A special feature of the establishment, copied from some of the Magdalen institutions in France, was the reception—particularly in the summer season—of sick and delicate children, many of them babes in arms, from the neighbouring city. These children were distributed among the poor sisters, and it was wonderful to see with what eagerness they were received, with what tenderness they were guarded, by these kind foster-mothers. Many a helplessly degraded woman, on whom all their holy influences had been unavailing, was saved and consecrated by the necessity of tending a child; many an evil creature felt for the first time, with tiny arms clinging round her neck, the instincts of a pure maternity and the inspiration of a heavenly hope.
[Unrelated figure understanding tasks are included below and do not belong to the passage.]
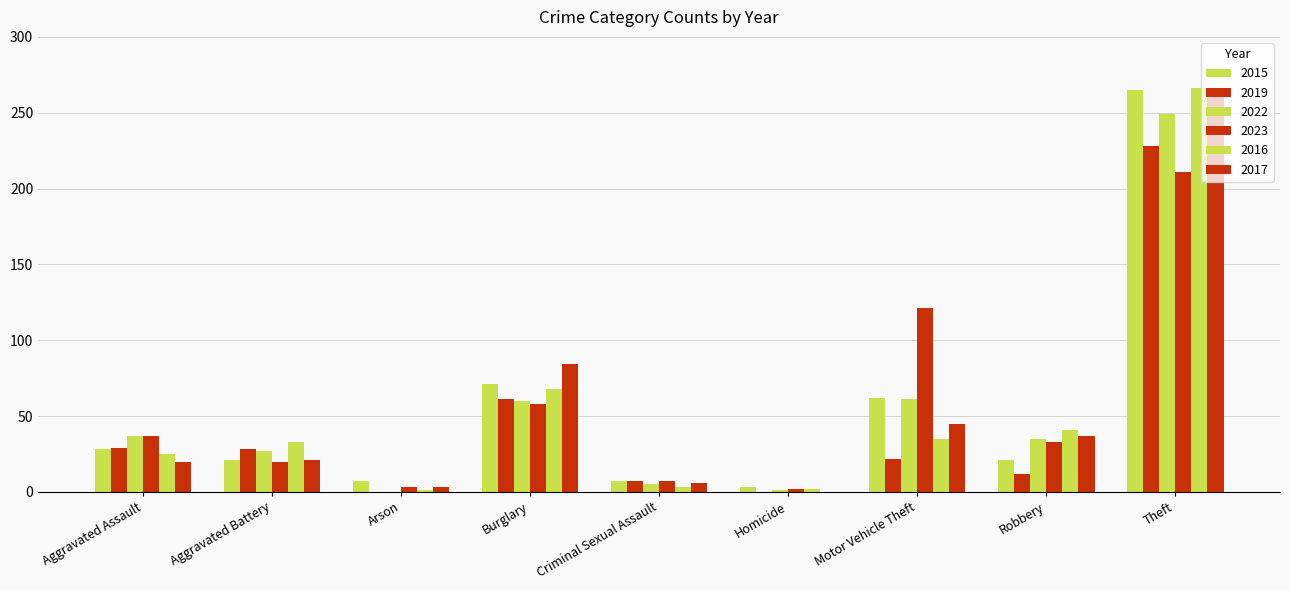

Count the number of data series in this chart.

6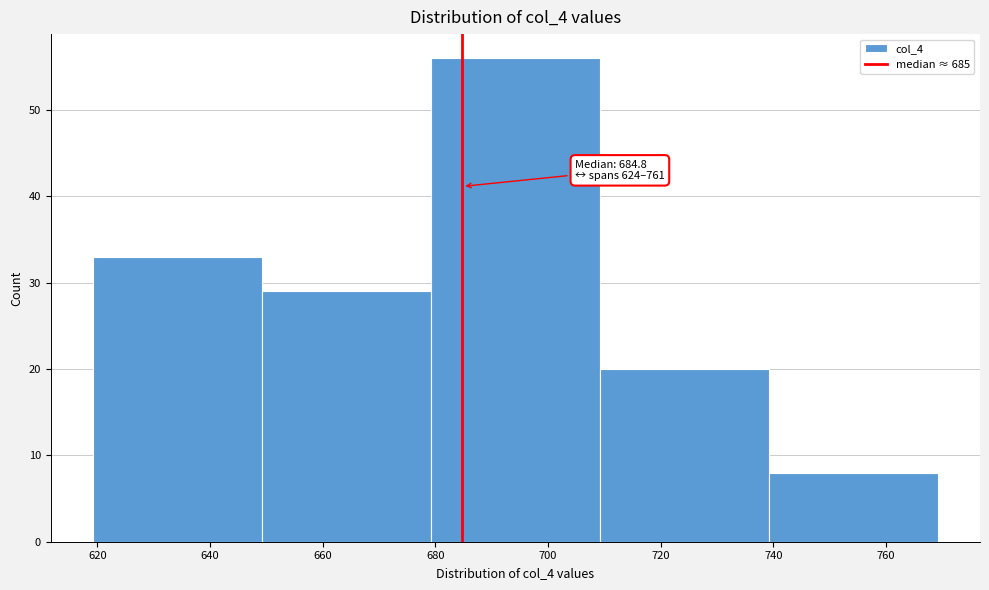

Over which range of the x-axis is the bar tallest?

679.2 to 709.2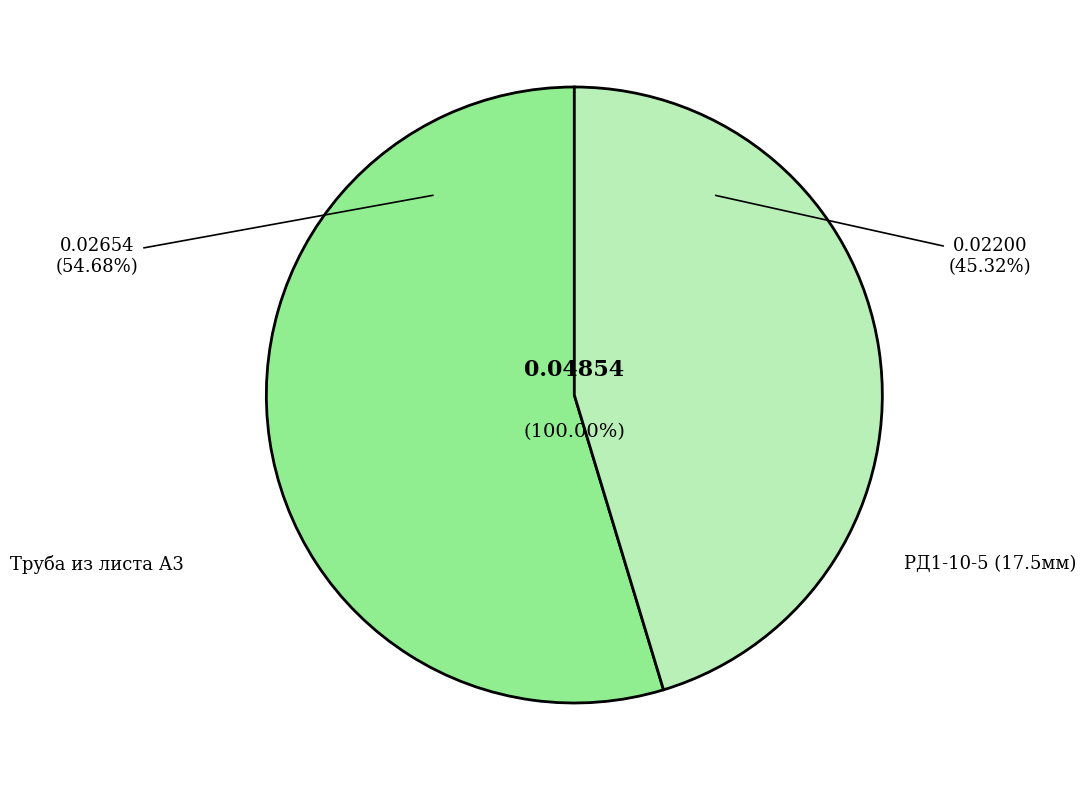

To the nearest percent, what is the combined percentage of РД1-10-5 (17.5мм) and Труба из листа А3?

100%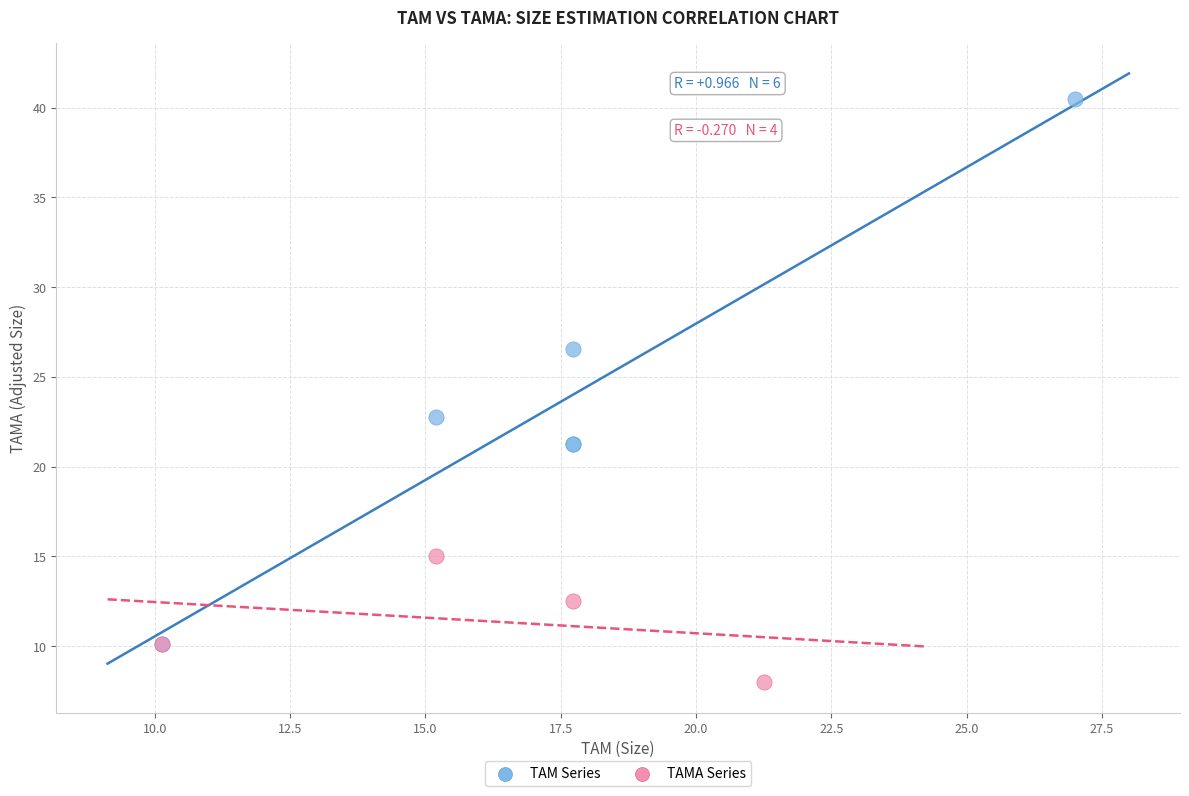

Which series has the widest spread of Y values?

TAM Series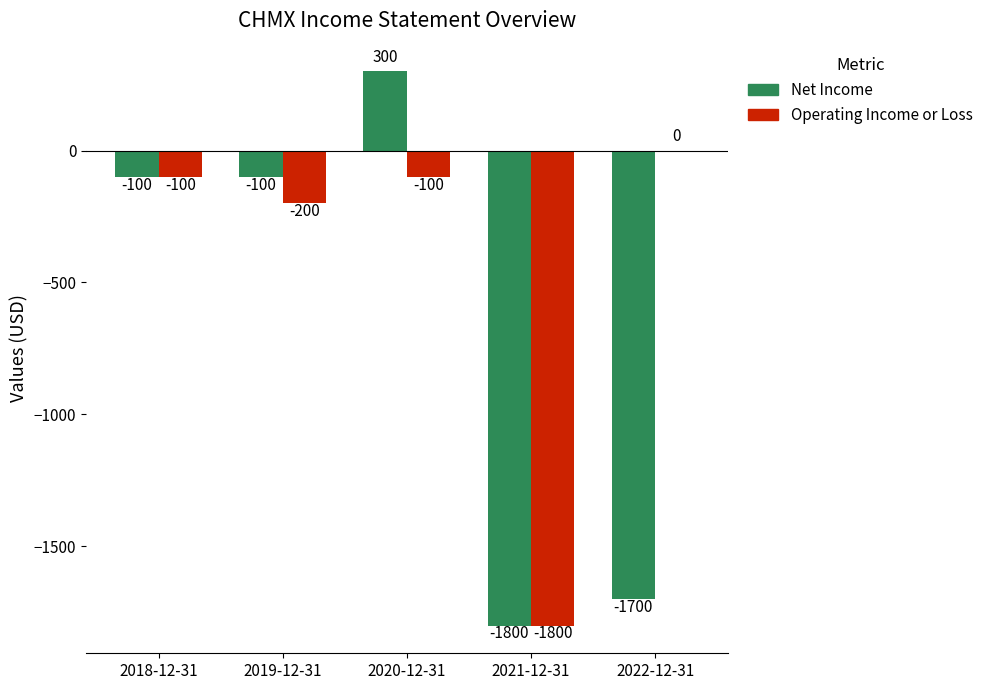

Which series has the largest total across all categories?

Operating Income or Loss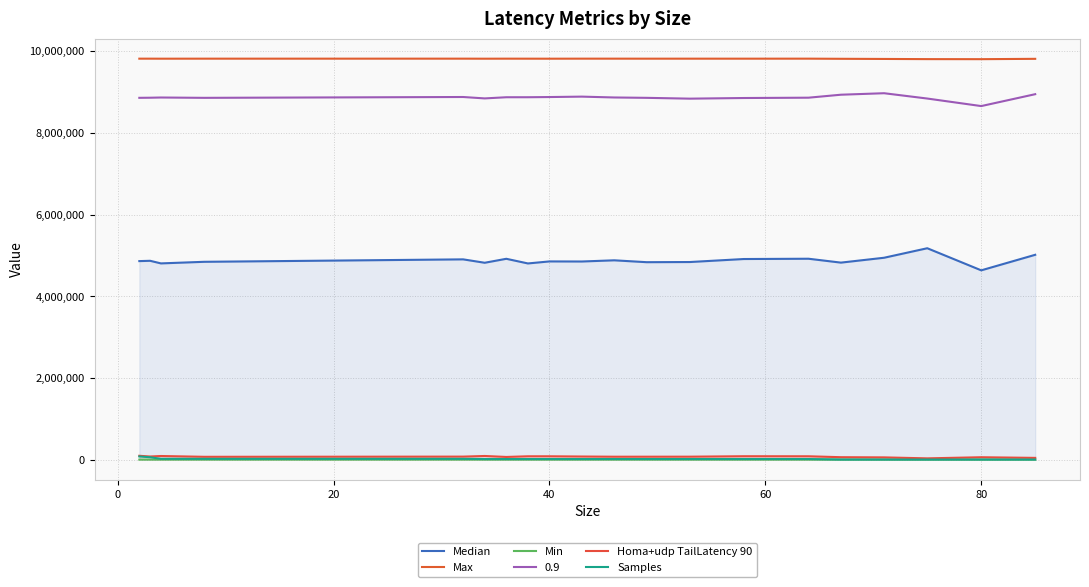

What is the average value of the Median series?

4873642.4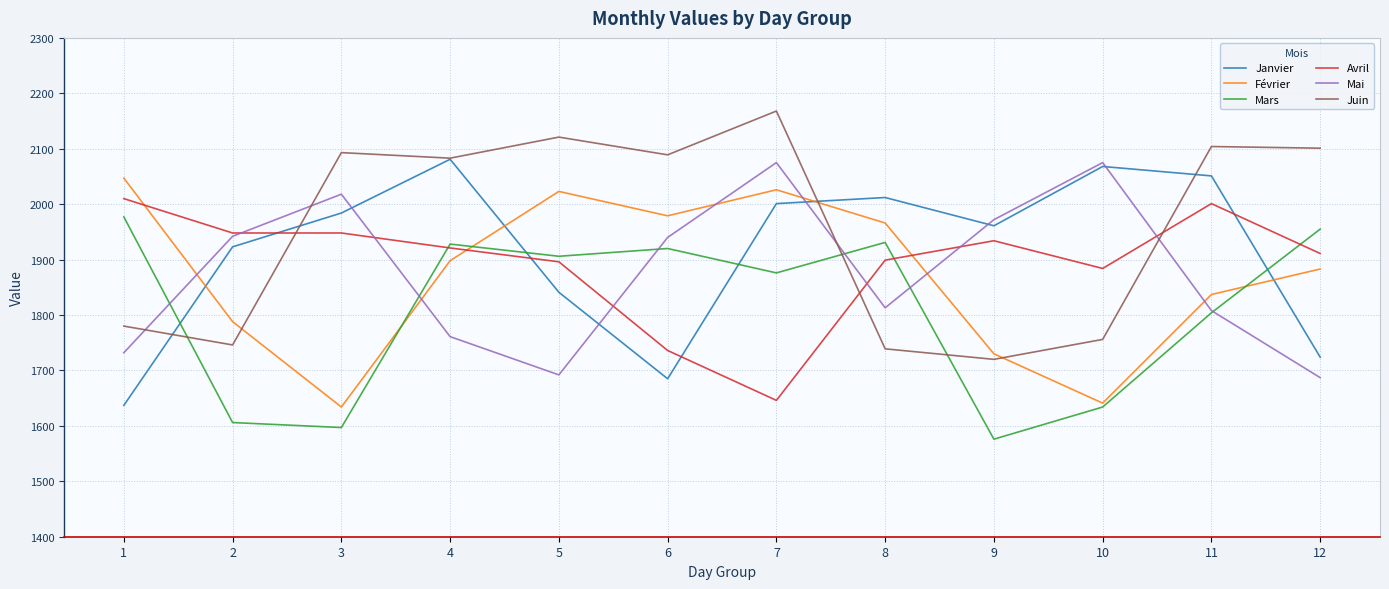

Where does the Avril series first go above 1921?

1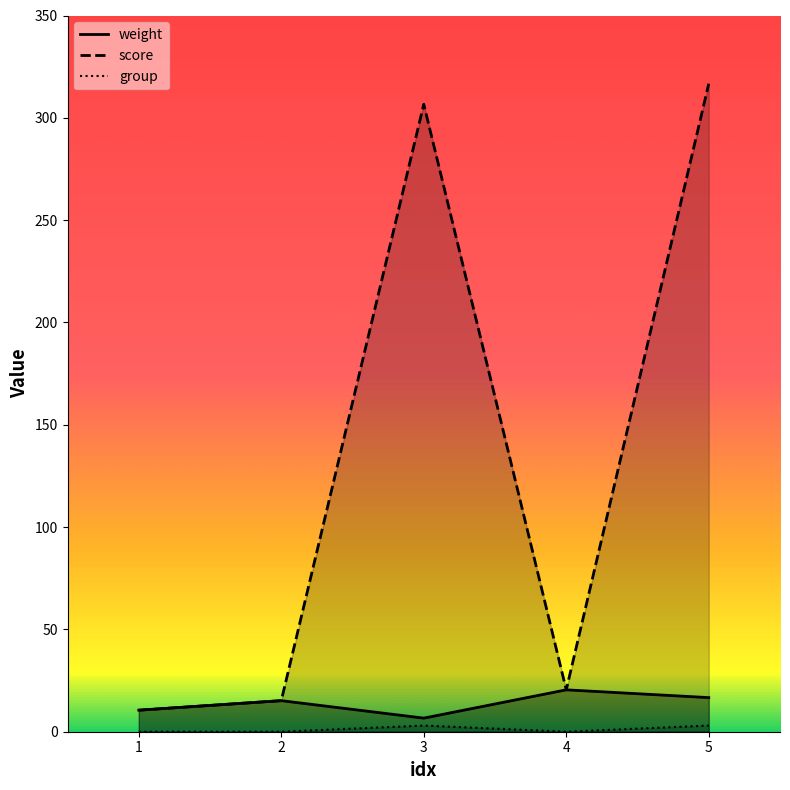

True or false: score has a value of 18.4 at 1.

False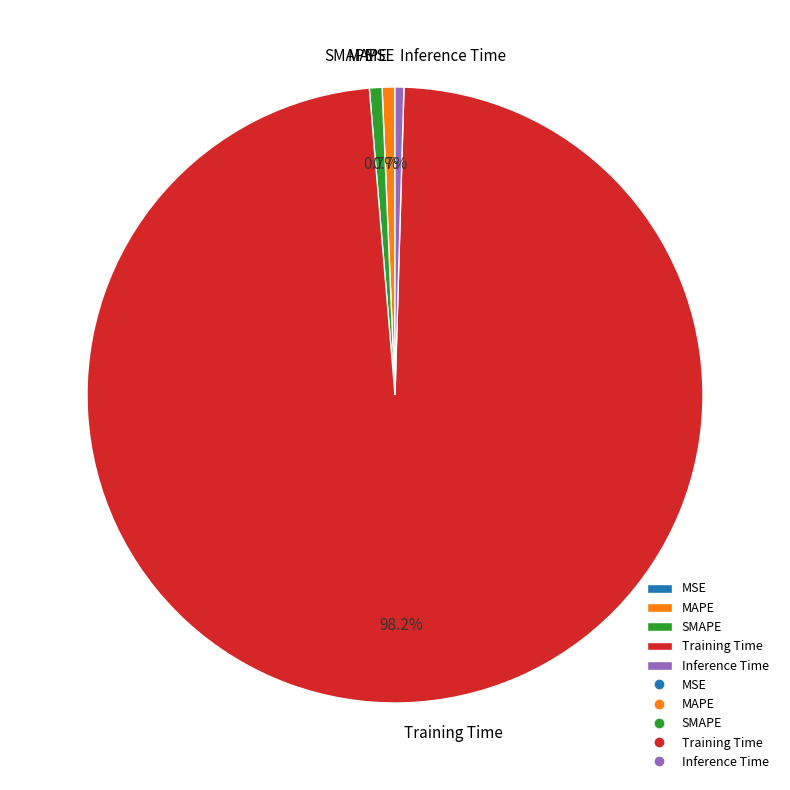

The Inference Time slice represents 0% of the pie. True or false?

True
Another rule, to which indeed the foregoing was a pendant, gave to an inmate, if a mother, the privilege of bringing her own offspring with her, and of rearing it in the house. No attempt was made to separate mother and child. No penitentiary laws were in existence, based upon the assumption that the former was an alien, and the latter a ‘child of sin.’

Sister Ursula herself was the younger daughter of a peer of the realm. In her girlhood she had made a marriage, unfortunate in a worldly point of view, and had completed her folly by afterwards forming an attachment for an officer, with whom she eloped. Few, however, would have traced in that calm, cold face the record of strong passions and improprieties, if the lady herself had not, with a curious persistency, insisted on making no secret of her own sin; her theory being that one who had herself been a sinner, and sadly acquainted with the world’s sorrows and temptations, was better qualified to deal with fellow-sinners than the most irreproachable of female saints.

During the night the wanderer snatched a troubled sleep, starting up at times to listen to the wind which shook the windows, and to gaze wildly round the dark room; but towards morning she slept quite soundly. She was awakened by the loud ringing of a bell in the hall below; and, opening her eyes, she saw the four companions of her chamber busy dressing.